Gibbs assumes command on “NCIS” (8 p.m., CBS, R, TV-14) ... Down to eight on “So You Think You Can Dance” (8 p.m., Fox, R, TV-PG) ... Violence in the arms trade on “FBI” (9 p.m., CBS, R, TV-14) ... Jamie Foxx hosts “Beat Shazam” (9 p.m., Fox, R, TV-PG) ... “48 Hours” (10 p.m., CBS, R).

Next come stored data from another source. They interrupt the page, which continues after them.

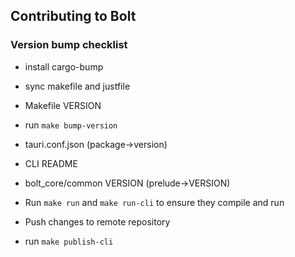 ## Contributing to Bolt

### Version bump checklist
* install cargo-bump

* sync makefile and justfile

* Makefile VERSION

* run `make bump-version`

* tauri.conf.json (package->version)

* CLI README

* bolt_core/common VERSION (prelude->VERSION)

* Run `make run` and `make run-cli` to ensure they compile and run

* Push changes to remote repository

* run `make publish-cli`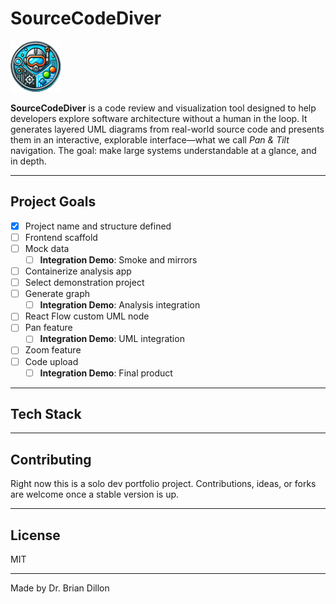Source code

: # SourceCodeDiver
![SourceCodeDiver Logo](scd_logo_thumb.png)

**SourceCodeDiver** is a code review and visualization tool designed to help developers explore software architecture without a human in the loop. It generates layered UML diagrams from real-world source code and presents them in an interactive, explorable interface—what we call *Pan & Tilt* navigation. The goal: make large systems understandable at a glance, and in depth.

---

## Project Goals

- [x] Project name and structure defined
- [ ] Frontend scaffold
- [ ] Mock data
    - [ ] **Integration Demo**: Smoke and mirrors
- [ ] Containerize analysis app
- [ ] Select demonstration project
- [ ] Generate graph
    - [ ] **Integration Demo**: Analysis integration
- [ ] React Flow custom UML node
- [ ] Pan feature
    - [ ] **Integration Demo**: UML integration
- [ ] Zoom feature
- [ ] Code upload
    - [ ] **Integration Demo**: Final product

---

## Tech Stack


---

## Contributing

Right now this is a solo dev portfolio project. Contributions, ideas, or forks are welcome once a stable version is up.  

---

## License

MIT

---

Made by Dr. Brian Dillon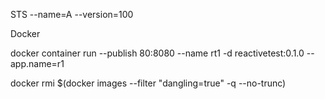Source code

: STS
    --name=A --version=100

Docker

docker container run --publish 80:8080 --name rt1 -d reactivetest:0.1.0 --app.name=r1


docker rmi $(docker images --filter "dangling=true" -q --no-trunc)
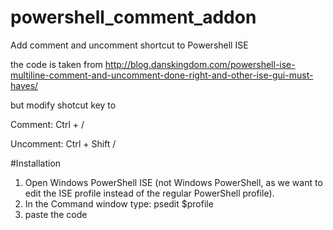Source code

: # powershell_comment_addon
Add comment and uncomment shortcut to Powershell ISE

the code is taken from http://blog.danskingdom.com/powershell-ise-multiline-comment-and-uncomment-done-right-and-other-ise-gui-must-haves/

but modify shotcut key to 

Comment:   Ctrl + / 

Uncomment: Ctrl + Shift /

#Installation
1. Open Windows PowerShell ISE (not Windows PowerShell, as we want to edit the ISE profile instead of the regular PowerShell profile).
2. In the Command window type: psedit $profile
3. paste the code
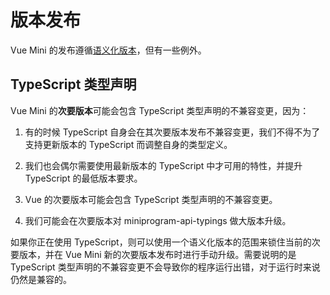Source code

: # 版本发布

Vue Mini 的发布遵循[语义化版本](https://semver.org/)，但有一些例外。

## TypeScript 类型声明

Vue Mini 的**次要版本**可能会包含 TypeScript 类型声明的不兼容变更，因为：

1. 有的时候 TypeScript 自身会在其次要版本发布不兼容变更，我们不得不为了支持更新版本的 TypeScript 而调整自身的类型定义。

2. 我们也会偶尔需要使用最新版本的 TypeScript 中才可用的特性，并提升 TypeScript 的最低版本要求。

3. Vue 的次要版本可能会包含 TypeScript 类型声明的不兼容变更。

4. 我们可能会在次要版本对 miniprogram-api-typings 做大版本升级。

如果你正在使用 TypeScript，则可以使用一个语义化版本的范围来锁住当前的次要版本，并在 Vue Mini 新的次要版本发布时进行手动升级。需要说明的是 TypeScript 类型声明的不兼容变更不会导致你的程序运行出错，对于运行时来说仍然是兼容的。
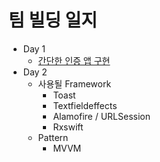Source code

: # 팀 빌딩 일지
- Day 1  
  - <a href="https://github.com/KCH6937/SeSSACiOS/tree/master/Assignments/AuthApp/AuthApp">간단한 인증 앱 구현</a>
- Day 2
  - 사용될 Framework
    - Toast
    - Textfieldeffects
    - Alamofire / URLSession
    - Rxswift
  - Pattern
    - MVVM
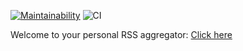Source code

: [![Maintainability](https://api.codeclimate.com/v1/badges/d3e25baf8df7b75c4776/maintainability)](https://codeclimate.com/github/evvs/frontend-project-lvl3/maintainability)
![CI](https://github.com/evvs/frontend-project-lvl3/workflows/CI/badge.svg)

Welcome to your personal RSS aggregator: [Click here](https://frontend-project-lvl3-lilac.now.sh/)

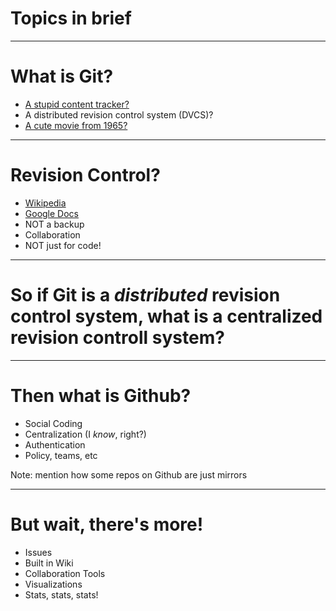 # Topics in brief

---

# What is Git?
 - [A stupid content tracker?](https://www.kernel.org/pub/software/scm/git/docs/)
 - A distributed revision control system (DVCS)?
 - [A cute movie from 1965?](http://www.imdb.com/title/tt0169953)

---

# Revision Control?

 - [Wikipedia](http://en.wikipedia.org/wiki/Wikipedia:Contributing_to_Wikipedia)
 - [Google Docs](https://support.google.com/docs/answer/190843?rd=1)
 - NOT a backup
 - Collaboration
 - NOT just for code!

---

# So if Git is a *distributed* revision control system, what is a **centralized** revision controll system?

---

# Then what is Github?

 - Social Coding
 - Centralization (I *know*, right?)
 - Authentication
 - Policy, teams, etc

Note: mention how some repos on Github are just mirrors

---

# But wait, there's more!

 - Issues
 - Built in Wiki
 - Collaboration Tools
 - Visualizations
 - Stats, stats, stats!
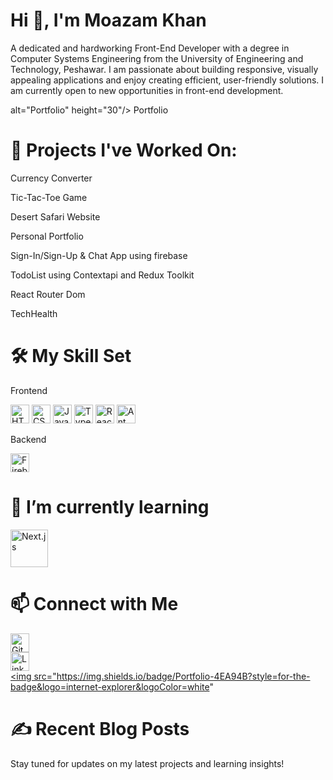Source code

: # Hi 👋, I'm Moazam Khan

A dedicated and hardworking Front-End Developer with a degree in Computer Systems Engineering from the University of Engineering and Technology, Peshawar.
I am passionate about building responsive, visually appealing applications and enjoy creating efficient, user-friendly solutions. I am currently open to new opportunities in front-end development.

   alt="Portfolio" height="30"/> Portfolio </a>

# 🔭 Projects I've Worked On:

Currency Converter

Tic-Tac-Toe Game

Desert Safari Website

Personal Portfolio

Sign-In/Sign-Up & Chat App using firebase

TodoList using Contextapi and Redux Toolkit

React Router Dom

TechHealth

# 🛠️ My Skill Set

Frontend

<img src="https://img.shields.io/badge/HTML5-E34F26?style=for-the-badge&logo=html5&logoColor=white" alt="HTML5" height="30"/> 

<img src="https://img.shields.io/badge/CSS3-1572B6?style=for-the-badge&logo=css3&logoColor=white" alt="CSS3" height="30"/>

<img src="https://img.shields.io/badge/JavaScript-F7DF1E?style=for-the-badge&logo=javascript&logoColor=black" alt="JavaScript" height="30"/>

<img src="https://img.shields.io/badge/TypeScript-3178C6?style=for-the-badge&logo=typescript&logoColor=white" alt="TypeScript" height="30"/> 

<img src="https://img.shields.io/badge/React-61DAFB?style=for-the-badge&logo=react&logoColor=black" alt="React" height="30"/> 

<img src="https://img.shields.io/badge/Ant_Design-0170FE?style=for-the-badge&logo=ant-design&logoColor=white" alt="Ant Design" height="30"/>

Backend

<img src="https://img.shields.io/badge/Firebase-FFCA28?style=for-the-badge&logo=firebase&logoColor=black" alt="Firebase" height="30"/>

# 🌱 I’m currently learning


<img src="https://img.shields.io/badge/Next.js-000000?style=for-the-badge&logo=nextdotjs&logoColor=white" alt="Next.js" height="60"/>

# 📫 Connect with Me

<a href="https://github.com/Moazam-khan" target="_blank"> <img src="https://img.shields.io/badge/GitHub-181717?style=for-the-badge&logo=github&logoColor=white" alt="GitHub" height="30"/>  </a><br/> 
<a href="https://linkedin.com/in/moazam-khan" target="_blank"> <img src="https://img.shields.io/badge/LinkedIn-0077B5?style=for-the-badge&logo=linkedin&logoColor=white" alt="LinkedIn" height="30"/> </a><br/>
<a href="https://engineer-moazam.netlify.app" target="_blank"> <img src="https://img.shields.io/badge/Portfolio-4EA94B?style=for-the-badge&logo=internet-explorer&logoColor=white"
                                                                 
                                                              

# ✍️ Recent Blog Posts
Stay tuned for updates on my latest projects and learning insights!
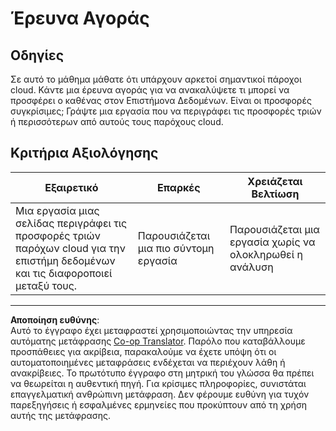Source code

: <!--
CO_OP_TRANSLATOR_METADATA:
{
  "original_hash": "96f3696153d9ed54b19a1bb65438c104",
  "translation_date": "2025-08-26T22:10:54+00:00",
  "source_file": "5-Data-Science-In-Cloud/17-Introduction/assignment.md",
  "language_code": "el"
}
-->
# Έρευνα Αγοράς

## Οδηγίες

Σε αυτό το μάθημα μάθατε ότι υπάρχουν αρκετοί σημαντικοί πάροχοι cloud. Κάντε μια έρευνα αγοράς για να ανακαλύψετε τι μπορεί να προσφέρει ο καθένας στον Επιστήμονα Δεδομένων. Είναι οι προσφορές συγκρίσιμες; Γράψτε μια εργασία που να περιγράφει τις προσφορές τριών ή περισσότερων από αυτούς τους παρόχους cloud.

## Κριτήρια Αξιολόγησης

Εξαιρετικό | Επαρκές | Χρειάζεται Βελτίωση
--- | --- | -- |
Μια εργασία μιας σελίδας περιγράφει τις προσφορές τριών παρόχων cloud για την επιστήμη δεδομένων και τις διαφοροποιεί μεταξύ τους. | Παρουσιάζεται μια πιο σύντομη εργασία | Παρουσιάζεται μια εργασία χωρίς να ολοκληρωθεί η ανάλυση

---

**Αποποίηση ευθύνης**:  
Αυτό το έγγραφο έχει μεταφραστεί χρησιμοποιώντας την υπηρεσία αυτόματης μετάφρασης [Co-op Translator](https://github.com/Azure/co-op-translator). Παρόλο που καταβάλλουμε προσπάθειες για ακρίβεια, παρακαλούμε να έχετε υπόψη ότι οι αυτοματοποιημένες μεταφράσεις ενδέχεται να περιέχουν λάθη ή ανακρίβειες. Το πρωτότυπο έγγραφο στη μητρική του γλώσσα θα πρέπει να θεωρείται η αυθεντική πηγή. Για κρίσιμες πληροφορίες, συνιστάται επαγγελματική ανθρώπινη μετάφραση. Δεν φέρουμε ευθύνη για τυχόν παρεξηγήσεις ή εσφαλμένες ερμηνείες που προκύπτουν από τη χρήση αυτής της μετάφρασης.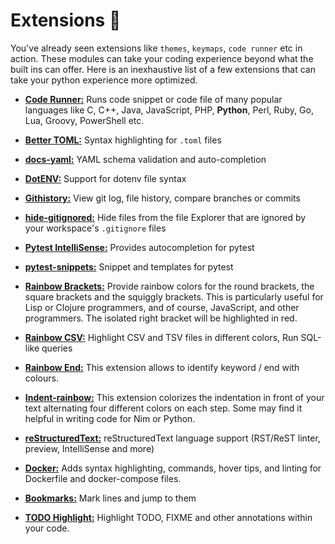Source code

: # Extensions 🤖

You've already seen extensions like `themes`, `keymaps`, `code runner` etc in action. These modules can take your coding experience beyond what the built ins can offer. Here is an inexhaustive list of a few extensions that can take your python experience more optimized.

* **[Code Runner:](https://marketplace.visualstudio.com/items?itemName=formulahendry.code-runner)** Runs code snippet or code file of many popular languages like C, C++, Java, JavaScript, PHP, **Python**, Perl, Ruby, Go, Lua, Groovy, PowerShell etc.

* **[Better TOML:](https://marketplace.visualstudio.com/items?itemName=bungcip.better-toml)** Syntax highlighting for `.toml` files
* **[docs-yaml:](https://marketplace.visualstudio.com/items?itemName=redhat.vscode-yaml)** YAML schema validation and auto-completion
* **[DotENV:](https://marketplace.visualstudio.com/items?itemName=mikestead.dotenv)** Support for dotenv file syntax
* **[Githistory:](https://marketplace.visualstudio.com/items?itemName=donjayamanne.githistory)** View git log, file history, compare branches or commits
* **[hide-gitignored:](https://marketplace.visualstudio.com/items?itemName=npxms.hide-gitignored)** Hide files from the file Explorer that are ignored by your workspace's `.gitignore` files
* **[Pytest IntelliSense:]()** Provides autocompletion for pytest
* **[pytest-snippets:]()** Snippet and templates for pytest
* **[Rainbow Brackets:]()** Provide rainbow colors for the round brackets, the square brackets and the squiggly brackets. This is particularly useful for Lisp or Clojure programmers, and of course, JavaScript, and other programmers. The isolated right bracket will be highlighted in red.
* **[Rainbow CSV:]()** Highlight CSV and TSV files in different colors, Run SQL-like queries
* **[Rainbow End:]()** This extension allows to identify keyword / end with colours.
* **[Indent-rainbow:]()** This extension colorizes the indentation in front of your text alternating four different colors on each step. Some may find it helpful in writing code for Nim or Python.
* **[reStructuredText:]()** reStructuredText language support (RST/ReST linter, preview, IntelliSense and more)
* **[Docker:]()** Adds syntax highlighting, commands, hover tips, and linting for Dockerfile and docker-compose files.
* **[Bookmarks:]()** Mark lines and jump to them
* **[TODO Highlight:]()** Highlight TODO, FIXME and other annotations within your code.
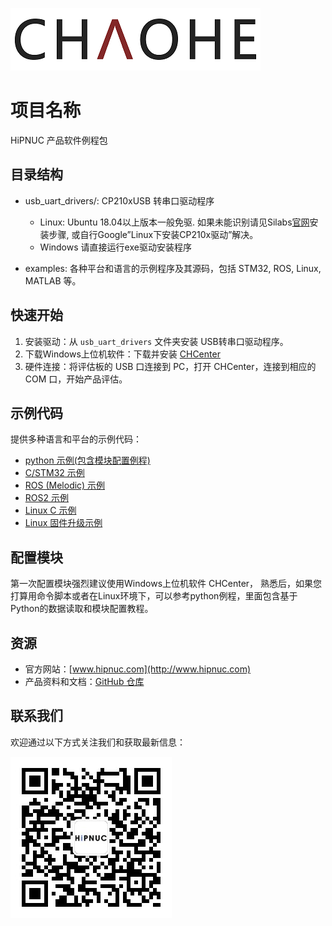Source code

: ![Logo](img/logo.png)

# 项目名称

HiPNUC 产品软件例程包

## 目录结构

- usb_uart_drivers/: CP210xUSB 转串口驱动程序
  -  Linux: Ubuntu 18.04以上版本一般免驱. 如果未能识别请见Silabs[官网](https://www.silabs.com/developers/usb-to-uart-bridge-vcp-drivers?tab=overview)安装步骤, 或自行Google”Linux下安装CP210x驱动”解决。
  -  Windows 请直接运行exe驱动安装程序

- examples: 各种平台和语言的示例程序及其源码，包括 STM32, ROS, Linux, MATLAB 等。

## 快速开始

1. 安装驱动：从 `usb_uart_drivers` 文件夹安装 USB转串口驱动程序。
2. 下载Windows上位机软件：下载并安装 [CHCenter](http://download.hipnuc.com/internal/pc_host/CHCenter.7z)
3. 硬件连接：将评估板的 USB 口连接到 PC，打开 CHCenter，连接到相应的 COM 口，开始产品评估。

## 示例代码

提供多种语言和平台的示例代码：

- [python 示例(包含模块配置例程)](examples/python)
- [C/STM32 示例](examples/STM32)
- [ROS (Melodic) 示例](examples/ROS_Melodic)
- [ROS2 示例](examples/ROS2)
- [Linux C 示例](examples/linux)
- [Linux 固件升级示例](examples/linux_ota)

## 配置模块

第一次配置模块强烈建议使用Windows上位机软件 CHCenter， 熟悉后，如果您打算用命令脚本或者在Linux环境下，可以参考python例程，里面包含基于Python的数据读取和模块配置教程。

## 资源

- 官方网站：[www.hipnuc.com](http://www.hipnuc.com)
- 产品资料和文档：[GitHub 仓库](https://github.com/hipnuc/products.git)

## 联系我们

欢迎通过以下方式关注我们和获取最新信息：

![QR Code](img/qr_qqq.jpg)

Julie Chen Moonves hosts “Big Brother” (8 p.m., CBS, TV-PG) ... Marge enters a new age on “The Simpsons” (8 p.m., Fox, R, TV-PG) ... “Celebrity Family Feud” (8 p.m., ABC, TV-PG) ... Illusionists audition on “Penn & Teller: Fool Us” (8 p.m., CW, R, TV-PG) ... On two helpings of “What Just Happened??!” (Fox, TV-14), a bad reaction (8:30 p.m.), regrets (9:30 p.m.).
Gender confusion on “Family Guy” (9 p.m., Fox, R, TV-14) ... “The $100,000 Pyramid” (9 p.m., ABC, TV-14) ... Dean Cain hosts “Masters of Illusion” (9 p.m. and 9:30 p.m., CW, R, TV-PG) ... An expose proves fatal on “NCIS: Los Angeles” (10 p.m., CBS, R, TV-14) ... “To Tell the Truth” (10 p.m., ABC, TV-PG).